-------- RECORDS PROVIDED --------
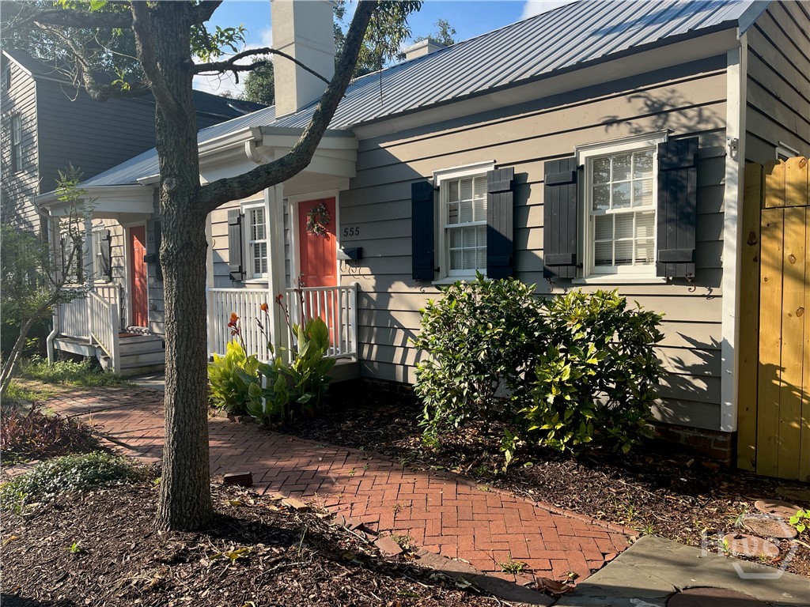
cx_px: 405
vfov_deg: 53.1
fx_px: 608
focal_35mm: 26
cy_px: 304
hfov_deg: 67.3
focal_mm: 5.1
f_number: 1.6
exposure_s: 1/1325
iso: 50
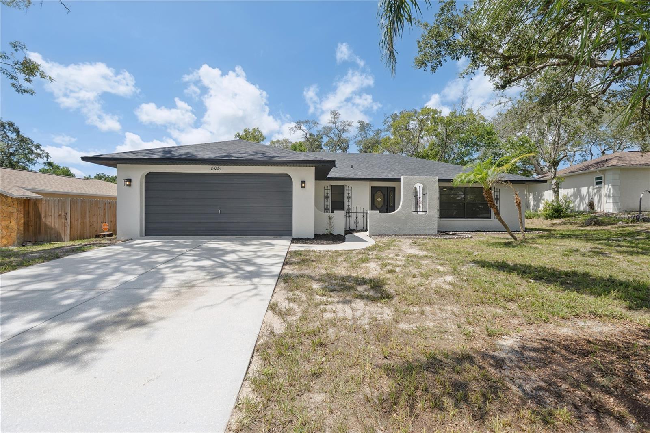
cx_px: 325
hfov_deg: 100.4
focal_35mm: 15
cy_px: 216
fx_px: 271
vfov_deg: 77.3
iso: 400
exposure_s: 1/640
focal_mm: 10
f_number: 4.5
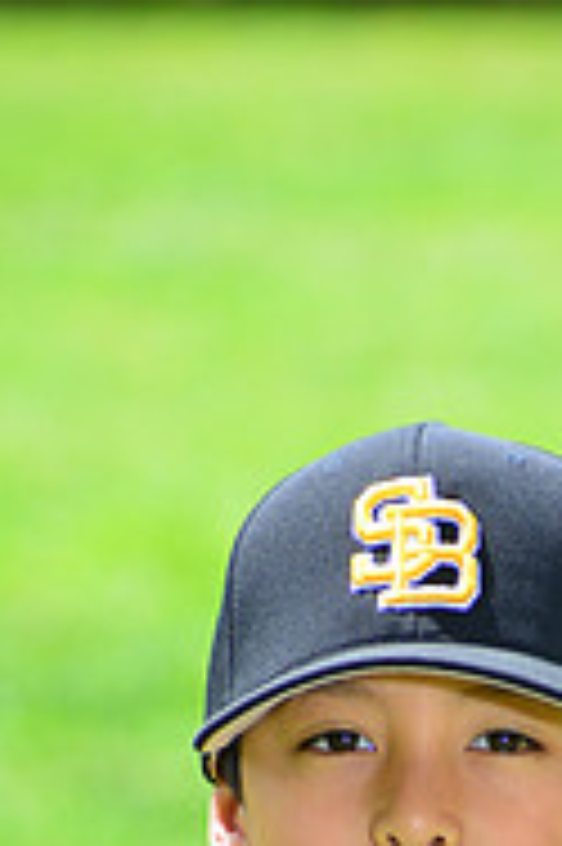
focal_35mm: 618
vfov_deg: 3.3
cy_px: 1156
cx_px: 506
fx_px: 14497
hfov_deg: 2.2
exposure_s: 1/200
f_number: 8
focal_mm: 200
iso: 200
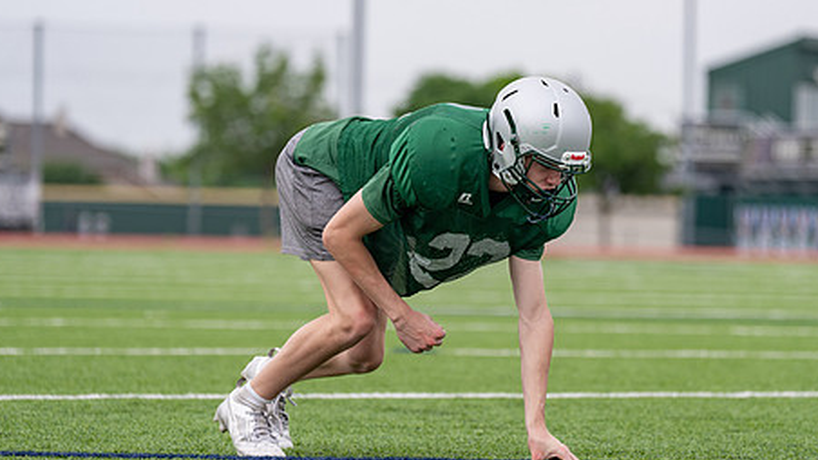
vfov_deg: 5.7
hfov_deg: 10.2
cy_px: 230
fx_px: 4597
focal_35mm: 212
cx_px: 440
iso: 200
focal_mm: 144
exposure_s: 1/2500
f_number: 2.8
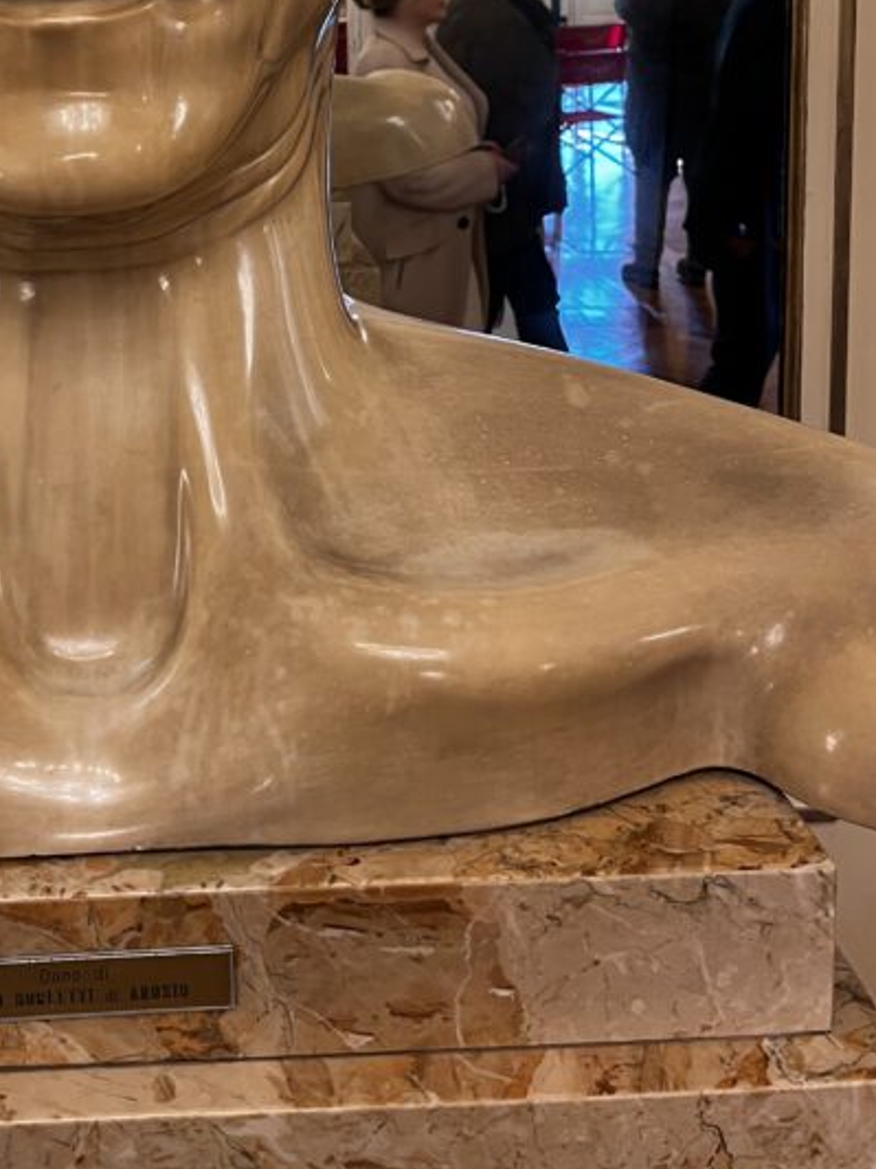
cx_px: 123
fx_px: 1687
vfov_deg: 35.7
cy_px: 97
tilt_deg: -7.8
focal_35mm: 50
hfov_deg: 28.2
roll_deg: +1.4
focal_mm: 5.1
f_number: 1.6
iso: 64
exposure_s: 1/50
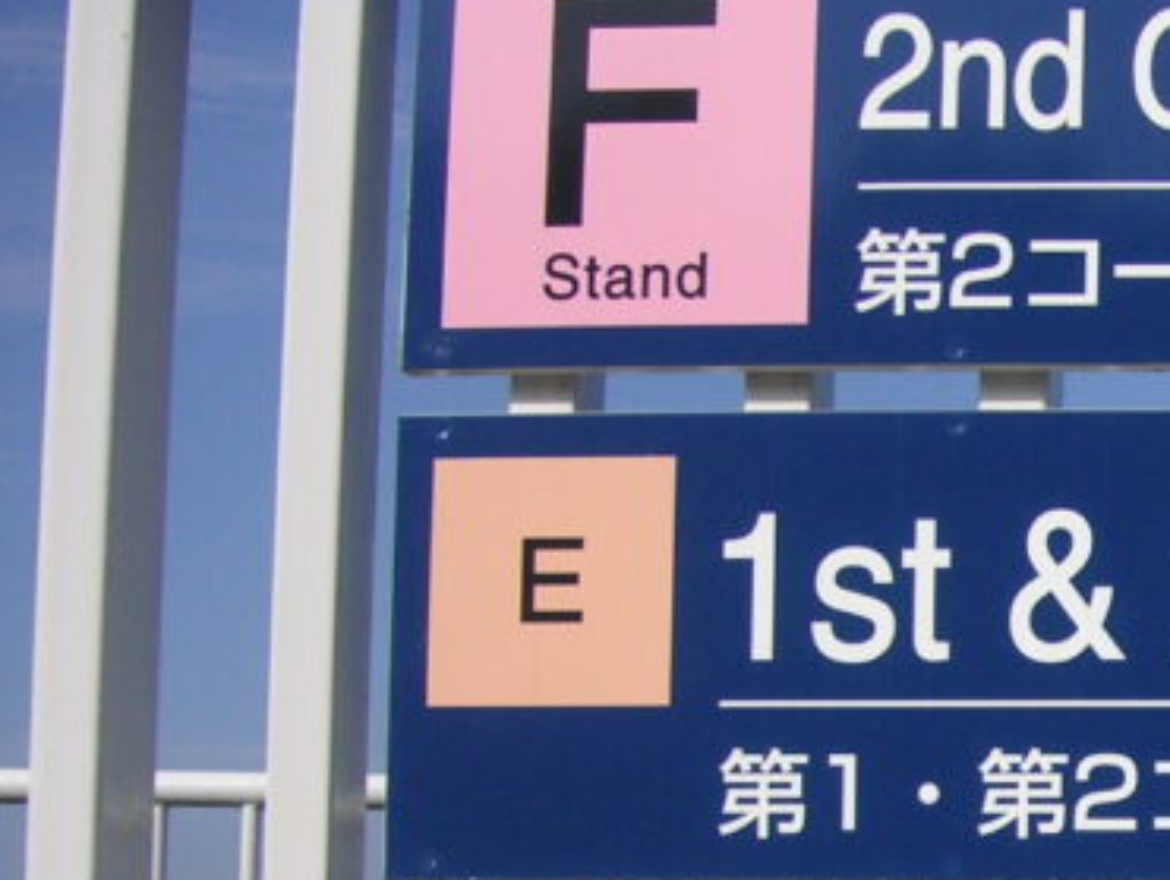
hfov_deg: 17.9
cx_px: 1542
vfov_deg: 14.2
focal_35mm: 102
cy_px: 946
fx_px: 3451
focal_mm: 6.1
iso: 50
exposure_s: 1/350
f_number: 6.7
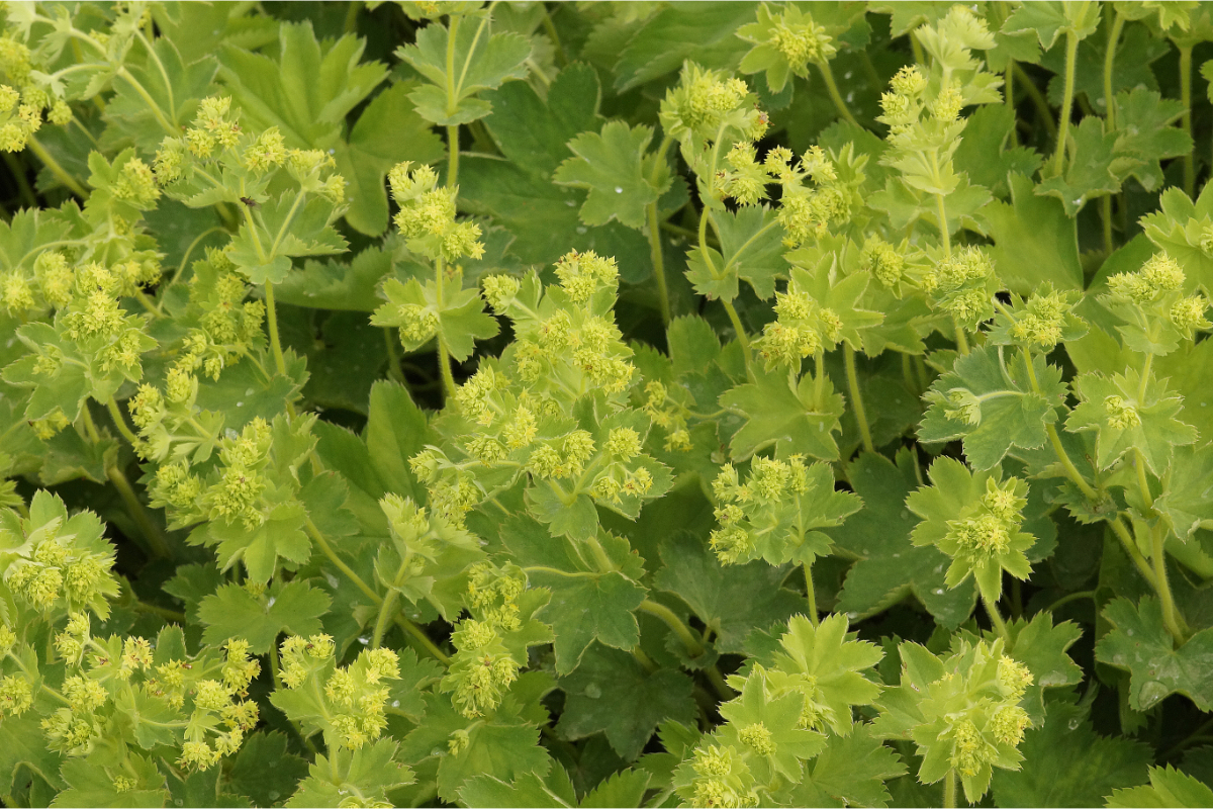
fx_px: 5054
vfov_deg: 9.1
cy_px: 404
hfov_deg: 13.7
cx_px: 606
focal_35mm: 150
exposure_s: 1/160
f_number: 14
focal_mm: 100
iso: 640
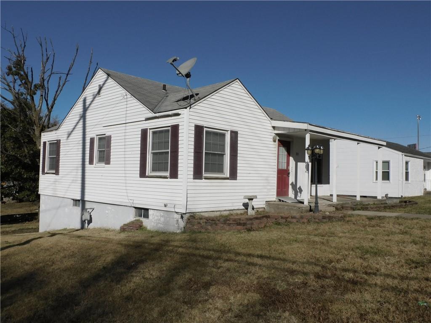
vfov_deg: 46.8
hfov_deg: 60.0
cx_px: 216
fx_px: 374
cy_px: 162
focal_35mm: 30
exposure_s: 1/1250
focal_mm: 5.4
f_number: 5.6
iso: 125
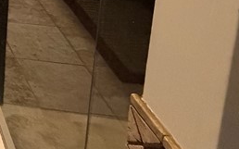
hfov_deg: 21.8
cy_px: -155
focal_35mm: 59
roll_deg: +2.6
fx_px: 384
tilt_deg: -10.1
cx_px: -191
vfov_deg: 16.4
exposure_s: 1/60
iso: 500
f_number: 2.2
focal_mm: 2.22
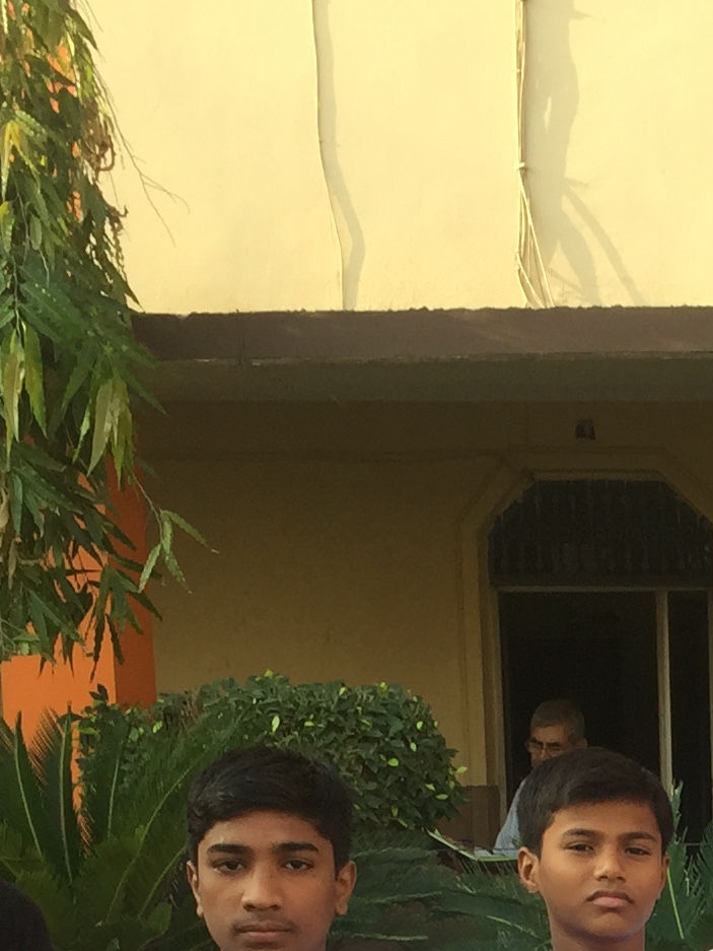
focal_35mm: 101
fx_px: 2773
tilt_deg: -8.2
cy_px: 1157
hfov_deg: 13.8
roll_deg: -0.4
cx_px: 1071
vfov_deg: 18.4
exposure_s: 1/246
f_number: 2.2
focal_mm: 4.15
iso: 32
--------
HOW TO COMPLETE THIS TASK
Take the lines from the start of the entries through the line containing "focal_mm: 5.4" and set them down exactly, leaving out every picture.

RESPONSE AREA
cx_px: 405
vfov_deg: 53.1
fx_px: 608
focal_35mm: 26
cy_px: 304
hfov_deg: 67.3
focal_mm: 5.1
f_number: 1.6
exposure_s: 1/1325
iso: 50
cx_px: 325
hfov_deg: 100.4
focal_35mm: 15
cy_px: 216
fx_px: 271
vfov_deg: 77.3
iso: 400
exposure_s: 1/640
focal_mm: 10
f_number: 4.5
focal_35mm: 618
vfov_deg: 3.3
cy_px: 1156
cx_px: 506
fx_px: 14497
hfov_deg: 2.2
exposure_s: 1/200
f_number: 8
focal_mm: 200
iso: 200
vfov_deg: 5.7
hfov_deg: 10.2
cy_px: 230
fx_px: 4597
focal_35mm: 212
cx_px: 440
iso: 200
focal_mm: 144
exposure_s: 1/2500
f_number: 2.8
cx_px: 123
fx_px: 1687
vfov_deg: 35.7
cy_px: 97
tilt_deg: -7.8
focal_35mm: 50
hfov_deg: 28.2
roll_deg: +1.4
focal_mm: 5.1
f_number: 1.6
iso: 64
exposure_s: 1/50
hfov_deg: 17.9
cx_px: 1542
vfov_deg: 14.2
focal_35mm: 102
cy_px: 946
fx_px: 3451
focal_mm: 6.1
iso: 50
exposure_s: 1/350
f_number: 6.7
fx_px: 5054
vfov_deg: 9.1
cy_px: 404
hfov_deg: 13.7
cx_px: 606
focal_35mm: 150
exposure_s: 1/160
f_number: 14
focal_mm: 100
iso: 640
vfov_deg: 46.8
hfov_deg: 60.0
cx_px: 216
fx_px: 374
cy_px: 162
focal_35mm: 30
exposure_s: 1/1250
focal_mm: 5.4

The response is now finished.